At the Piombo store in Cortina d’Ampezzo, “People wait outside the store for maybe 10, 20 minutes because the store is super small. They can’t enter because of the traffic. On the back of this success I decided to explore the interest of stand-alone Piombo stores, internationally.
“OVS, the full format, is quite big. It’s like another variation of H&M or Gap Inc. — companies with mandates to try to accommodate every customer need. But Piombo is very focused and unique.”
In the U.S., with Piombo, “I feel that we are offering something really new,” Beraldo said. “I know a little bit about the U.S. market. As a manager, an entrepreneur, a person, you can imagine how many times I have visited the States. Many years ago, I thought what J.Crew was doing was something really interesting. Since then, I haven’t seen many other new things in that price range, in that customer base range, maybe with the exception of Aritzia women’s.
“So that’s why we decided only with Piombo and not with all the OVS assets” to enter the U.S. “Maybe one small part of New York can appreciate what we are doing with Piombo. It’s more unique, more precise, more incredible, in my opinion. There’s nothing similar in the market in this moment, for sure.”
Asked if Piombo in SoHo is a test to gauge the viability of additional stores in the U.S., the CEO replied, “We don’t need 100 Piombo stores in the U.S. We opened one. Let’s see what happens and then we decide the next step. If it works, for sure we continue with San Francisco, Los Angeles, maybe Boston, but we will not go in the Midwest. I don’t think it would work there.
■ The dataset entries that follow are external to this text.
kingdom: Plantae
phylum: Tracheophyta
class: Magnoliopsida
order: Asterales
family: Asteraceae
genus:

So let’s be gradual.”
Do people in the U.S. have an awareness of the Piombo brand? “Not at all,” Beraldo admitted. “Maybe those addicted to fashion know Massimo Piombo the designer because of his history but I don’t think they know Piombo as a brand or as a store.
“Massimo is like a painter. If you looked at each of his colors independently, you might consider they wouldn’t work together, but he has this ability to combine colors in a fascinating way. He also has an incredible passion for textures, for fabrics, and the final result is a bit eccentric, if I may say, and is a bit extravagant, if I may say, but extremely commercial. So you can wear it to go to the office, maybe you have a small scarf that makes you different. You can combine shirts, a dress, the denim, a chino, the stripes in different ways that make you feel different.
“The whole SoHo store we painted in just one color, a very vibrant sky blue. It’s totally different,” said Massimo Piombo. “The most important thing is Piombo brings a new energy to the fashion world. It’s a completely different approach. It’s eclectic with a touch of fantasy and elegance, a touch of creativity and also classic and simple, sophisticated and playful, but all at incredible Piombo prices.”
OVS, while cautiously entering the U.S. with Piombo, is planning further maneuvers. According to Beraldo, starting in June or July this year Piombo will be available online in the U.S., and Piombo could open a second store which would be for Piombo Kids. Stefanel, acquired by OVS two years ago, “might come back in the U.S.,” Beraldo added, noting that the previous owner shut down all of the Stefanel U.S. stores.
“Let’s see. Give me some time for all of this,” Beraldo said. “Let me learn.”